RNA-Seq data from Breast Invasive Carcinoma (BRCA)
1. Open this file and explore the content: tcga_rnaseq.txt. Description:
- RNA-Seq data of BRCA samples taken from The Cancer Genome Atlas (TCGA) data portal. (http://cancergenome.nih.gov/)
- Contains 10 normal samples, 20 tumor samples with 2 subtypes (Basal-like and Her2-enriched).
- This dataset was normalized from TMM.
2. Upload your file to Babelomics 5.0.
3. Go to section Expression > Clustering and try several clustering strategies for samples & genes:
- UPGMA + Euclidean (square)
- UPGMA + Correlation coeff. (Spearman)
- Which distance parameter is better for proper clustering?
4. Repeat the analysis using the same distance parameters and SOTA method.
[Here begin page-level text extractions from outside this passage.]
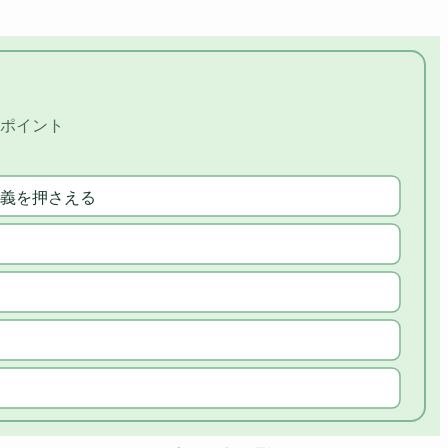
ポイント
義を押さえる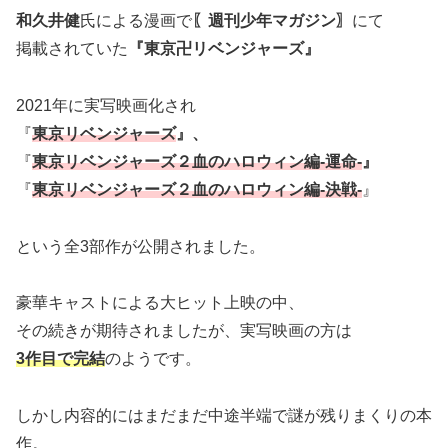
和久井健
氏による漫画で
〖週刊少年マガジン〗
にて
掲載されていた
『東京卍リベンジャーズ』
2021年に実写映画化され
『
東京リベンジャーズ
』、
『
東京リベンジャーズ２血のハロウィン編-運命-
』
『
東京リベンジャーズ２血のハロウィン編-決戦-
』
という全3部作が公開されました。
豪華キャストによる大ヒット上映の中、
その続きが期待されましたが、実写映画の方は
3作目で完結
のようです。
しかし内容的にはまだまだ中途半端で謎が残りまくりの本
作。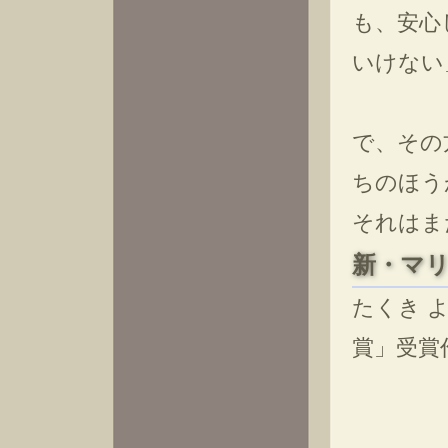
も、安心
いけない
で、その
ちのほう
それはま
新・マ
たくき 
賞」受賞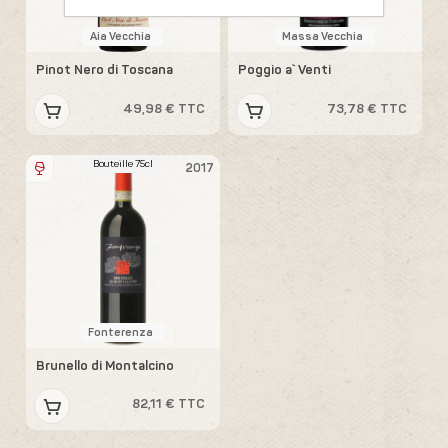
Aia Vecchia
Massa Vecchia
Pinot Nero di Toscana
Poggio a` Venti
49,98 € TTC
73,78 € TTC
Bouteille 75cl
2017
Fonterenza
Brunello di Montalcino
82,11 € TTC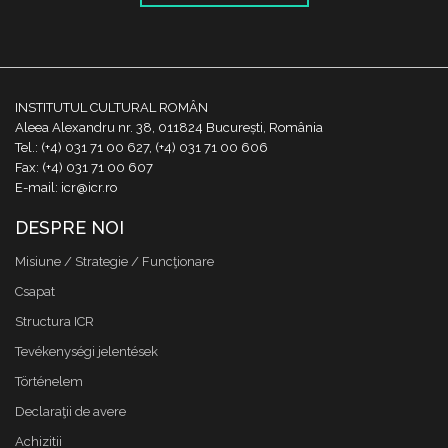
INSTITUTUL CULTURAL ROMÂN
Aleea Alexandru nr. 38, 011824 București, România
Tel.: (+4) 031 71 00 627, (+4) 031 71 00 606
Fax: (+4) 031 71 00 607
E-mail: icr@icr.ro
DESPRE NOI
Misiune / Strategie / Funcţionare
Csapat
Structura ICR
Tevékenységi jelentések
Történelem
Declaraţii de avere
Achizitii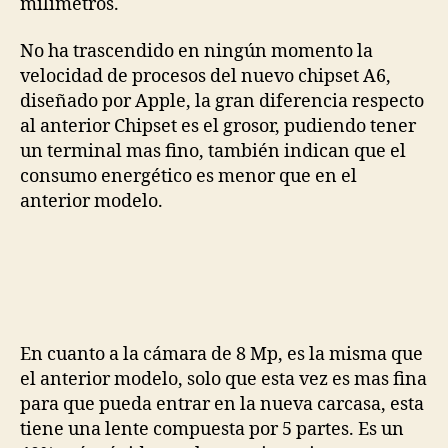
milímetros.
No ha trascendido en ningún momento la
velocidad de procesos del nuevo chipset A6,
diseñado por Apple, la gran diferencia respecto
al anterior Chipset es el grosor, pudiendo tener
un terminal mas fino, también indican que el
consumo energético es menor que en el
anterior modelo.
En cuanto a la cámara de 8 Mp, es la misma que
el anterior modelo, solo que esta vez es mas fina
para que pueda entrar en la nueva carcasa, esta
tiene una lente compuesta por 5 partes. Es un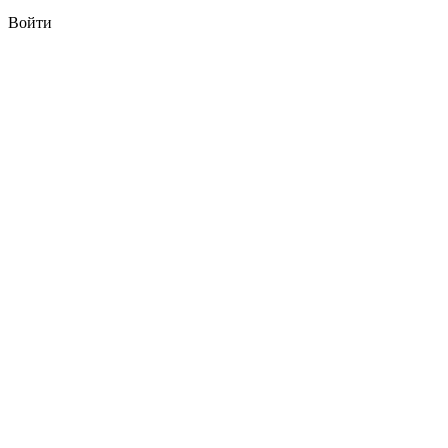
Войти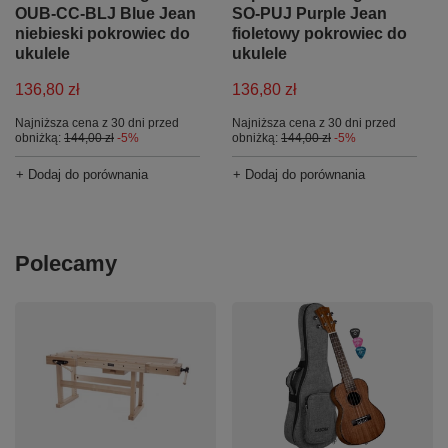
OUB-CC-BLJ Blue Jean
SO-PUJ Purple Jean
niebieski pokrowiec do
fioletowy pokrowiec do
ukulele
ukulele
136,80 zł
136,80 zł
Najniższa cena z 30 dni przed
Najniższa cena z 30 dni przed
obniżką:
144,00 zł
-5%
obniżką:
144,00 zł
-5%
+ Dodaj do porównania
+ Dodaj do porównania
Polecamy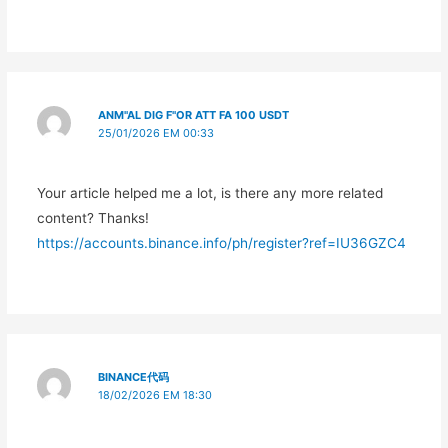
ANM"AL DIG F"OR ATT FA 100 USDT
25/01/2026 EM 00:33
Your article helped me a lot, is there any more related
content? Thanks!
https://accounts.binance.info/ph/register?ref=IU36GZC4
BINANCE代码
18/02/2026 EM 18:30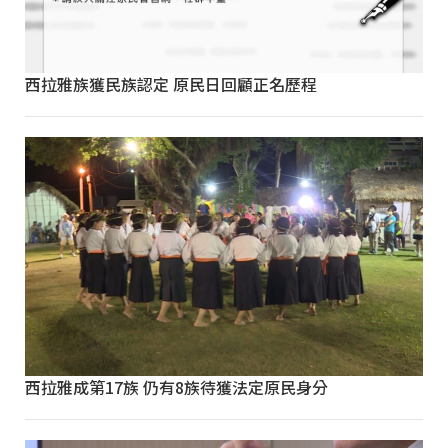
西拉雅族獲民族認定 原民日回顧正名歷程
西拉雅成第17族 仍有8族待獲法定原民身分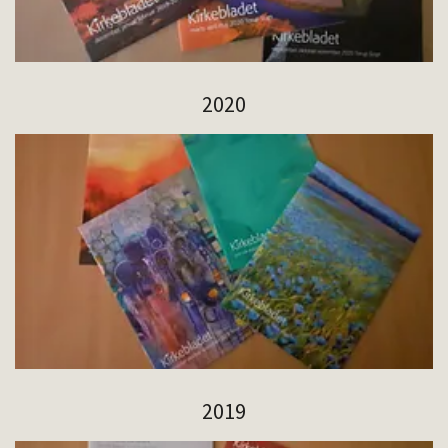
2020
2019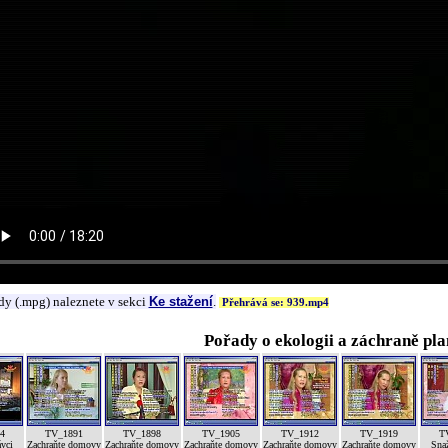
dy (.mpg) naleznete v sekci
Ke stažení
.
Přehrává se: 939.mp4
Pořady o ekologii a záchraně pla
4
TV_1891
TV_1898
TV_1905
TV_1912
TV_1919
T
ávci
Zachraňte domovy
Zachraňte domovy
Zachraňte domovy
Zachraňte domovy
Zachraňte domovy
Sna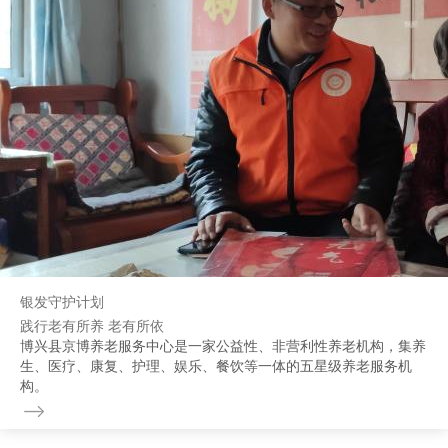
银发守护计划
践行老有所养 老有所依
博兴县京博养老服务中心是一家公益性、非营利性养老机构，集养
生、医疗、康复、护理、娱乐、餐饮等一体的五星级养老服务机
构。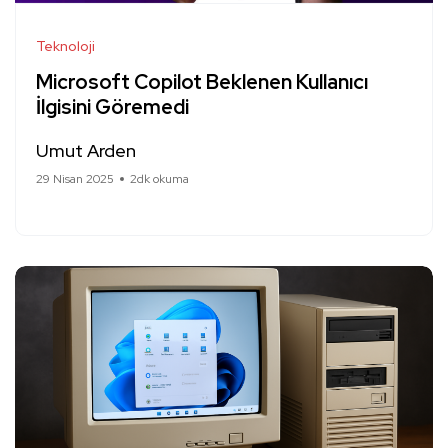
Teknoloji
Microsoft Copilot Beklenen Kullanıcı
İlgisini Göremedi
Umut Arden
29 Nisan 2025
2dk okuma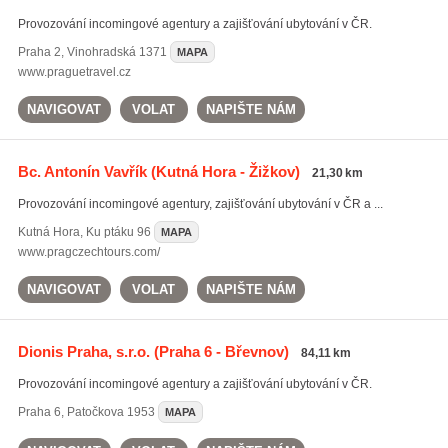
Provozování incomingové agentury a zajišťování ubytování v ČR.
Praha 2
,
Vinohradská 1371
MAPA
www.praguetravel.cz
NAVIGOVAT
VOLAT
NAPIŠTE NÁM
Bc. Antonín Vavřík
(Kutná Hora - Žižkov)
21,30 km
Provozování incomingové agentury, zajišťování ubytování v ČR a ...
Kutná Hora
,
Ku ptáku 96
MAPA
www.pragczechtours.com/
NAVIGOVAT
VOLAT
NAPIŠTE NÁM
Dionis Praha, s.r.o.
(Praha 6 - Břevnov)
84,11 km
Provozování incomingové agentury a zajišťování ubytování v ČR.
Praha 6
,
Patočkova 1953
MAPA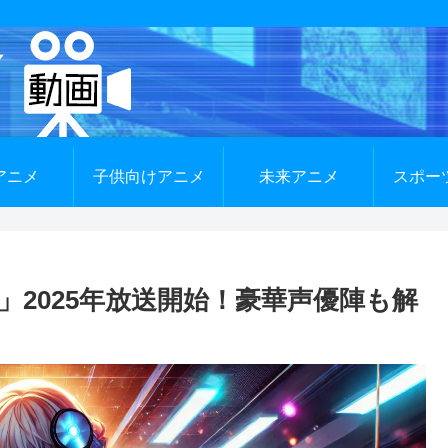
アニメ
子供向けアニメ
未来アニメ
スポー
2025年放送開始！豪華声優陣も解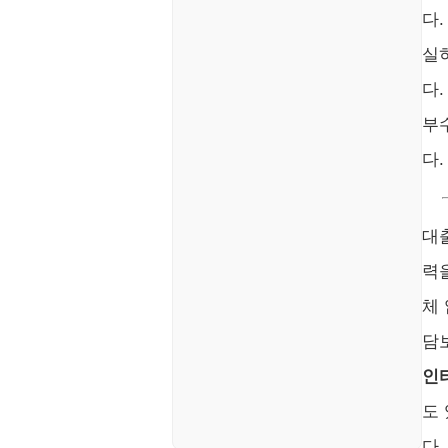
다.
실
다
부
다.
대
력
체
담
인
도 
다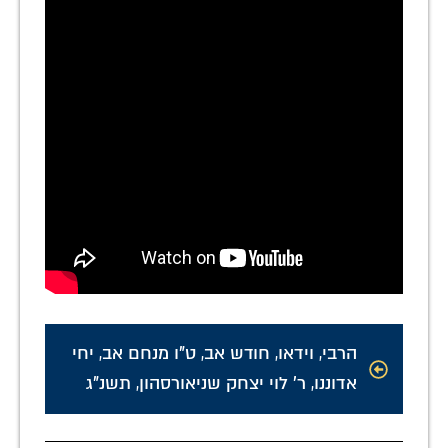
הרבי
,
וידאו
,
חודש אב
,
ט"ו מנחם אב
,
יחי
אדוננו
,
ר' לוי יצחק שניאורסהון
,
תשנ"ג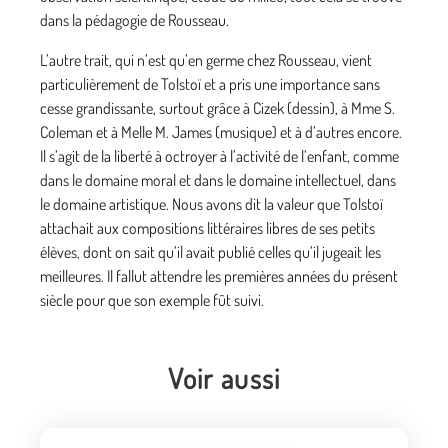
dans la pédagogie de Rousseau.
L’autre trait, qui n’est qu’en germe chez Rousseau, vient
particulièrement de Tolstoï et a pris une importance sans
cesse grandissante, surtout grâce à Cizek (dessin), à Mme S.
Coleman et à Melle M. James (musique) et à d’autres encore.
Il s’agit de la liberté à octroyer à l’activité de l’enfant, comme
dans le domaine moral et dans le domaine intellectuel, dans
le domaine artistique. Nous avons dit la valeur que Tolstoï
attachait aux compositions littéraires libres de ses petits
élèves, dont on sait qu’il avait publié celles qu’il jugeait les
meilleures. Il fallut attendre les premières années du présent
siècle pour que son exemple fût suivi.
Voir aussi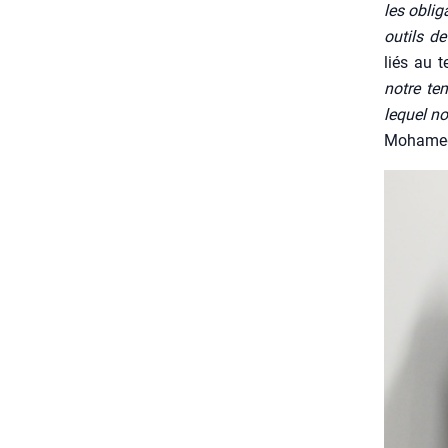
les obli­
outils de
liés au t
notre tem
lequel no
Moha­med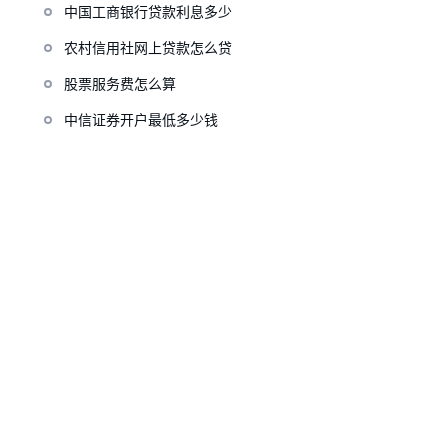
中国工商银行贷款利息多少
农村信用社网上贷款怎么贷
股票服务费怎么算
中信证券开户最低多少钱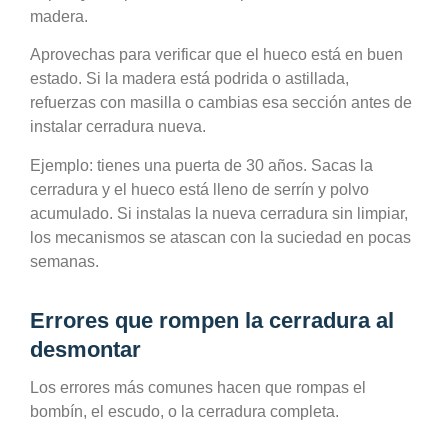
madera.
Aprovechas para verificar que el hueco está en buen
estado. Si la madera está podrida o astillada,
refuerzas con masilla o cambias esa sección antes de
instalar cerradura nueva.
Ejemplo: tienes una puerta de 30 años. Sacas la
cerradura y el hueco está lleno de serrín y polvo
acumulado. Si instalas la nueva cerradura sin limpiar,
los mecanismos se atascan con la suciedad en pocas
semanas.
Errores que rompen la cerradura al
desmontar
Los errores más comunes hacen que rompas el
bombín, el escudo, o la cerradura completa.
- SOTA + Euclidean (square)
- SOTA + Correlation coeff. (Spearman)
- Do the results change based on the method or the distance parameter?
5. Try to cluster your samples with K-means.
- Set k-value 6 and use Correlation coeff. (Spearman)
- Repeat the same analysis with k-value 3.
- Check the results of K-means.
- Are the results acceptable?
- Is the dendrogram representing any hierarchy between the samples?
6. Try to cluster your samples with K-means.
- Set k-value 2 and use Correlation coeff. (Spearman).
- Can we say that K-means is good to distinguish tumor from normal?